**LIST OF TASKS**
A: Give a two-sentence summary of the text on what makes life on Earth possible.
B: Duplicate the part of the text on what makes life on Earth possible that falls between "Earth, our blue" and "of all galaxies.", inclusive.

**DOCUMENT**
######

Earth, our blue planet is a tiny oasis in a vast, cold, and dark space. It is the only planet we know of that can support life. The fossil record tells us that life on Earth has lasted at least 3.5 billion years (the Earth is about 4.54 billion years old), with the oldest physical traces of life dating back 3.7 billion years. And, if some kind of disaster doesn’t intervene, our planet should continue to host life for at least another 1.75 billion years. Here are the 8 things that make life on Earth possible.
1. Milky Way galaxy is suitable for life
The safest environments for life similar to that on Earth are the lowest density regions in the outskirts of large galaxies like the Milky Way. Our knowledge of galaxy types and their distribution suggests that life as we know it can only exist in about 10% of all galaxies.

######

**DATASET SECTION**

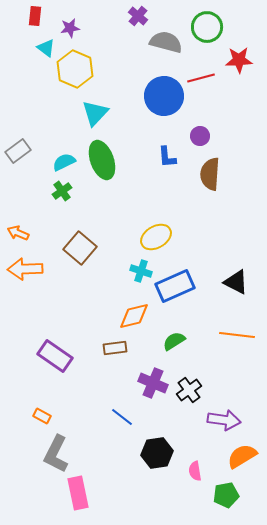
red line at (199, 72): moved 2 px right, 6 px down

######

**THE RESPONSES**
A: Earth is the only planet known to support life, which the fossil record shows has lasted at least 3.5 billion years and which should continue for at least another 1.75 billion years if no disaster intervenes. The first of eight factors listed is the Milky Way, because the low-density outskirts of large galaxies like it are the safest places for Earth-like life, which can only exist in about 10% of all galaxies.

B:
Earth, our blue planet is a tiny oasis in a vast, cold, and dark space. It is the only planet we know of that can support life. The fossil record tells us that life on Earth has lasted at least 3.5 billion years (the Earth is about 4.54 billion years old), with the oldest physical traces of life dating back 3.7 billion years. And, if some kind of disaster doesn’t intervene, our planet should continue to host life for at least another 1.75 billion years. Here are the 8 things that make life on Earth possible.
1. Milky Way galaxy is suitable for life
The safest environments for life similar to that on Earth are the lowest density regions in the outskirts of large galaxies like the Milky Way. Our knowledge of galaxy types and their distribution suggests that life as we know it can only exist in about 10% of all galaxies.